Required action – The whole of the data is to be reproduced exactly.

Records from a data collection:
○ ○ ○
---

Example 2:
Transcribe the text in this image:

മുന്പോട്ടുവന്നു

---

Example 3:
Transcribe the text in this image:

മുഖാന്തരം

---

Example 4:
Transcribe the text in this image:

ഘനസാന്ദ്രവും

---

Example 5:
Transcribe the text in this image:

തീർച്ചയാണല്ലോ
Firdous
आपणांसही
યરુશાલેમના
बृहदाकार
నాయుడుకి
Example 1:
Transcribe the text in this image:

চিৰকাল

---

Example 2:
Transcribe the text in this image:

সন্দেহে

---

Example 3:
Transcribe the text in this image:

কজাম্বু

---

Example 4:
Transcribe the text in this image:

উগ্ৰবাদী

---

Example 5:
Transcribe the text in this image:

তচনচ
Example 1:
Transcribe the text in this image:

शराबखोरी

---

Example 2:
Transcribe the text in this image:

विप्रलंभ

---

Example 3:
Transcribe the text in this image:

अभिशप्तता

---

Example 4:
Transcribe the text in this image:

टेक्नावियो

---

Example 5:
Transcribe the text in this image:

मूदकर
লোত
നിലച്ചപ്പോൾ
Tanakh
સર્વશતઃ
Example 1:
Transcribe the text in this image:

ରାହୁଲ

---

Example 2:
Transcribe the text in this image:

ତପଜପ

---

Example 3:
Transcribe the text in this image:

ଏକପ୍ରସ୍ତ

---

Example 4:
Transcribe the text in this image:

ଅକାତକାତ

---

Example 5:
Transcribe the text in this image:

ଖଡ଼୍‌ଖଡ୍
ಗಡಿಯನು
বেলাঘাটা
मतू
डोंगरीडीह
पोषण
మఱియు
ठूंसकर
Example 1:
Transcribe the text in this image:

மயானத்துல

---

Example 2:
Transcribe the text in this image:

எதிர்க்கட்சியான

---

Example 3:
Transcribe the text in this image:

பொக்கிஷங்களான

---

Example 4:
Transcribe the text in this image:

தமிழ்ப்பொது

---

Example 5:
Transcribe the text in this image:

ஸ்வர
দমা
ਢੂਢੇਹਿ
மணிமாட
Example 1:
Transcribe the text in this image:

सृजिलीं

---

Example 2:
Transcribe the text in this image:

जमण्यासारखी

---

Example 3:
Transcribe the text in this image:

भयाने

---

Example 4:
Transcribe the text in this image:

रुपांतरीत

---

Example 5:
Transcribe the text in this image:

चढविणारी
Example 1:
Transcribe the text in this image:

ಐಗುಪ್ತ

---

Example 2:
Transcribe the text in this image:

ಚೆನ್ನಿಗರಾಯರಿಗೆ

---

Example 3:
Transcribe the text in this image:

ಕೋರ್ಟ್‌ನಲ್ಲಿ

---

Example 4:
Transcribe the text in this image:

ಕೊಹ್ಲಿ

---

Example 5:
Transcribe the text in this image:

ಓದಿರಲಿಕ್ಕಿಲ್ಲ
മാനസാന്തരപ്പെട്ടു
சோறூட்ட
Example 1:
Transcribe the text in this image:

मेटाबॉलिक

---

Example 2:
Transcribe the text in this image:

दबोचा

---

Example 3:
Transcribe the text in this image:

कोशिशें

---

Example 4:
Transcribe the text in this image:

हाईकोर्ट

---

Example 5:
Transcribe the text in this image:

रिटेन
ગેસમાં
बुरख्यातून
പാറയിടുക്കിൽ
○ ○ ○
Exercise response –
---

Example 2:
Transcribe the text in this image:

മുന്പോട്ടുവന്നു

---

Example 3:
Transcribe the text in this image:

മുഖാന്തരം

---

Example 4:
Transcribe the text in this image:

ഘനസാന്ദ്രവും

---

Example 5:
Transcribe the text in this image:

തീർച്ചയാണല്ലോ
Firdous
आपणांसही
યરુશાલેમના
बृहदाकार
నాయుడుకి
Example 1:
Transcribe the text in this image:

চিৰকাল

---

Example 2:
Transcribe the text in this image:

সন্দেহে

---

Example 3:
Transcribe the text in this image:

কজাম্বু

---

Example 4:
Transcribe the text in this image:

উগ্ৰবাদী

---

Example 5:
Transcribe the text in this image:

তচনচ
Example 1:
Transcribe the text in this image:

शराबखोरी

---

Example 2:
Transcribe the text in this image:

विप्रलंभ

---

Example 3:
Transcribe the text in this image:

अभिशप्तता

---

Example 4:
Transcribe the text in this image:

टेक्नावियो

---

Example 5:
Transcribe the text in this image:

मूदकर
লোত
നിലച്ചപ്പോൾ
Tanakh
સર્વશતઃ
Example 1:
Transcribe the text in this image:

ରାହୁଲ

---

Example 2:
Transcribe the text in this image:

ତପଜପ

---

Example 3:
Transcribe the text in this image:

ଏକପ୍ରସ୍ତ

---

Example 4:
Transcribe the text in this image:

ଅକାତକାତ

---

Example 5:
Transcribe the text in this image:

ଖଡ଼୍‌ଖଡ୍
ಗಡಿಯನು
বেলাঘাটা
मतू
डोंगरीडीह
पोषण
మఱియు
ठूंसकर
Example 1:
Transcribe the text in this image:

மயானத்துல

---

Example 2:
Transcribe the text in this image:

எதிர்க்கட்சியான

---

Example 3:
Transcribe the text in this image:

பொக்கிஷங்களான

---

Example 4:
Transcribe the text in this image:

தமிழ்ப்பொது

---

Example 5:
Transcribe the text in this image:

ஸ்வர
দমা
ਢੂਢੇਹਿ
மணிமாட
Example 1:
Transcribe the text in this image:

सृजिलीं

---

Example 2:
Transcribe the text in this image:

जमण्यासारखी

---

Example 3:
Transcribe the text in this image:

भयाने

---

Example 4:
Transcribe the text in this image:

रुपांतरीत

---

Example 5:
Transcribe the text in this image:

चढविणारी
Example 1:
Transcribe the text in this image:

ಐಗುಪ್ತ

---

Example 2:
Transcribe the text in this image:

ಚೆನ್ನಿಗರಾಯರಿಗೆ

---

Example 3:
Transcribe the text in this image:

ಕೋರ್ಟ್‌ನಲ್ಲಿ

---

Example 4:
Transcribe the text in this image:

ಕೊಹ್ಲಿ

---

Example 5:
Transcribe the text in this image:

ಓದಿರಲಿಕ್ಕಿಲ್ಲ
മാനസാന്തരപ്പെട്ടു
சோறூட்ட
Example 1:
Transcribe the text in this image:

मेटाबॉलिक

---

Example 2:
Transcribe the text in this image:

दबोचा

---

Example 3:
Transcribe the text in this image:

कोशिशें

---

Example 4:
Transcribe the text in this image:

हाईकोर्ट

---

Example 5:
Transcribe the text in this image:

रिटेन
ગેસમાં
बुरख्यातून
പാറയിടുക്കിൽ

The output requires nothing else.